====== Records provided

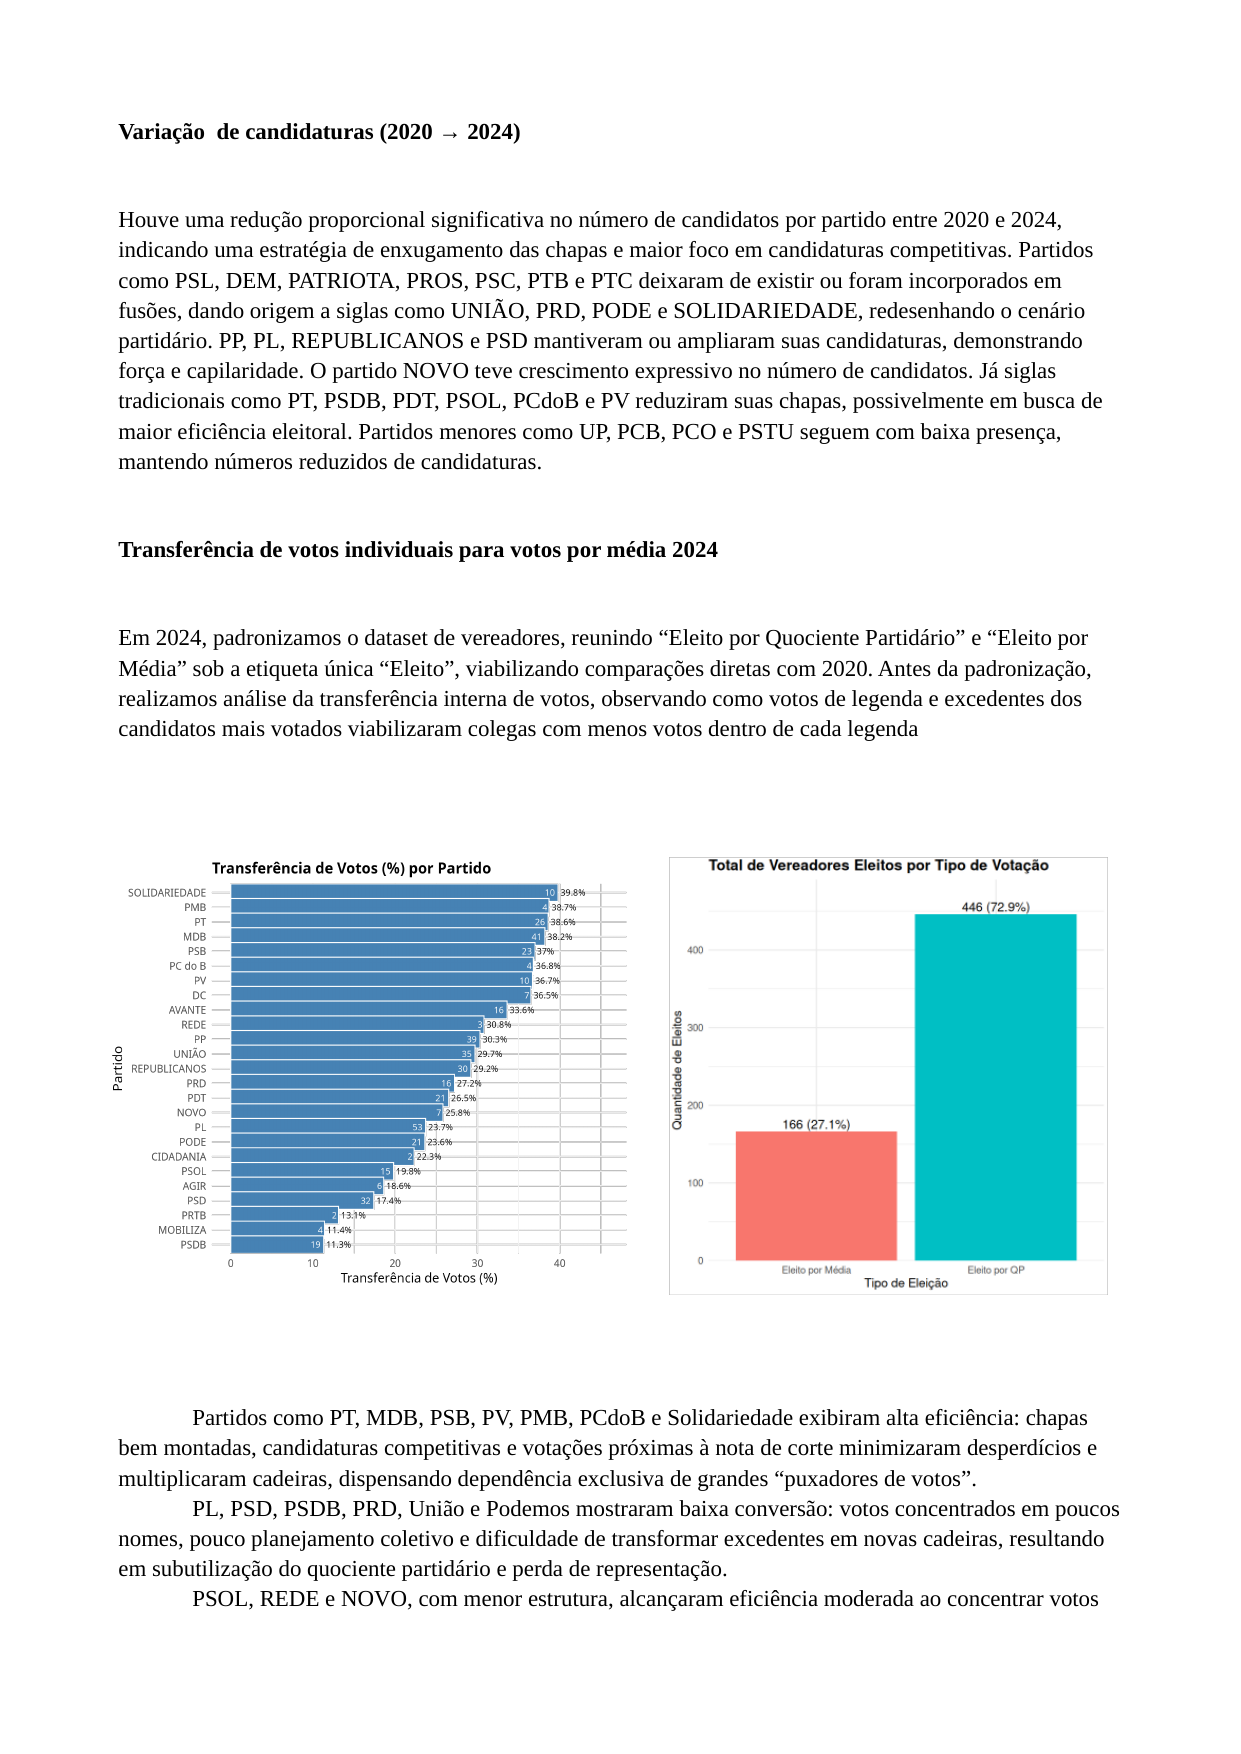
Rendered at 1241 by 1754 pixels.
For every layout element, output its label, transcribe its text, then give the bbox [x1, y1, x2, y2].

============
====== Records provided

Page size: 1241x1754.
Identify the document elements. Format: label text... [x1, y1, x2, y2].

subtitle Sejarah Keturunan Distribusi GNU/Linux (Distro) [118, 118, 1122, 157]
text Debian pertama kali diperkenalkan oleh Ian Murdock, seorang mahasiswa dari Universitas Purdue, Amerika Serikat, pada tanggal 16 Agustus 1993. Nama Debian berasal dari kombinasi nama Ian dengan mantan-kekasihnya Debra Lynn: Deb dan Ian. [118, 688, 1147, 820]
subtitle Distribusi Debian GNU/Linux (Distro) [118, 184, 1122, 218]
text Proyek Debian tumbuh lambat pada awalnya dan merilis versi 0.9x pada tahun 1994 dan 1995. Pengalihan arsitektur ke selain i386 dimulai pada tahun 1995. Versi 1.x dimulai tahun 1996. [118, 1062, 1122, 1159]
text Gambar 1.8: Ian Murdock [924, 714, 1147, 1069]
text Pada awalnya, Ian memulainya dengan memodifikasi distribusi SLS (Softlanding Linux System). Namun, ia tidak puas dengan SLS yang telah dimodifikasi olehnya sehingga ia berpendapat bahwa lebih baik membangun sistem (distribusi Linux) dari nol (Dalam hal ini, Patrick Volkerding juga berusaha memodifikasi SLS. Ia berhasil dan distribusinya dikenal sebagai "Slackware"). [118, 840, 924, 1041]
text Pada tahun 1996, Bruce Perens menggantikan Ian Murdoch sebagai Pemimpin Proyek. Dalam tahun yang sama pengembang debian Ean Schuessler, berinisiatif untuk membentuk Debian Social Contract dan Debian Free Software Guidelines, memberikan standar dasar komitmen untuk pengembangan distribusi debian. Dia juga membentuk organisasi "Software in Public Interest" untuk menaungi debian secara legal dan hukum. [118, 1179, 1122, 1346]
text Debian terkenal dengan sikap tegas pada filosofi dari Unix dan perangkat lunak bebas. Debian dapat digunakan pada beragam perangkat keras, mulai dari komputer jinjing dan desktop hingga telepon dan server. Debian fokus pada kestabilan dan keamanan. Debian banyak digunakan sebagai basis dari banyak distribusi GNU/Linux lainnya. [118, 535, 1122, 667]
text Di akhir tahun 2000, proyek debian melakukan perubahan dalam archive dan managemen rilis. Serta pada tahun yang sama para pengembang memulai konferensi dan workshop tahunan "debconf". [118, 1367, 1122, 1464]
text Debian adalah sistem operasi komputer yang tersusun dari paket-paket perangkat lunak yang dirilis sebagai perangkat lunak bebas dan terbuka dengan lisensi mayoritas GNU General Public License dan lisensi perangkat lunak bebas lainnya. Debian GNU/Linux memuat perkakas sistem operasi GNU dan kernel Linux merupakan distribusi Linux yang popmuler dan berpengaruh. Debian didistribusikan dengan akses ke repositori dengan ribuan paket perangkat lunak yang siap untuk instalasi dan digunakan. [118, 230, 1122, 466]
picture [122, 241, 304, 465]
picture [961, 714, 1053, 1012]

============

### Task details
Recast as a Markdown table with the columns Row and Line the lines that begin at the line containing "Page size: 1241x1754." and run through the line containing "text Debian pertama". Leave out any blank lines.

### The response
| Row | Line |
|---|---|
| 1 | Page size: 1241x1754. |
| 2 | Identify the document elements. Format: label text... [x1, y1, x2, y2]. |
| 3 | subtitle Sejarah Keturunan Distribusi GNU/Linux (Distro) [118, 118, 1122, 157] |
| 4 | text Debian pertama kali diperkenalkan oleh Ian Murdock, seorang mahasiswa dari Universitas Purdue, Amerika Serikat, pada tanggal 16 Agustus 1993. Nama Debian berasal dari kombinasi nama Ian dengan mantan-kekasihnya Debra Lynn: Deb dan Ian. [118, 688, 1147, 820] |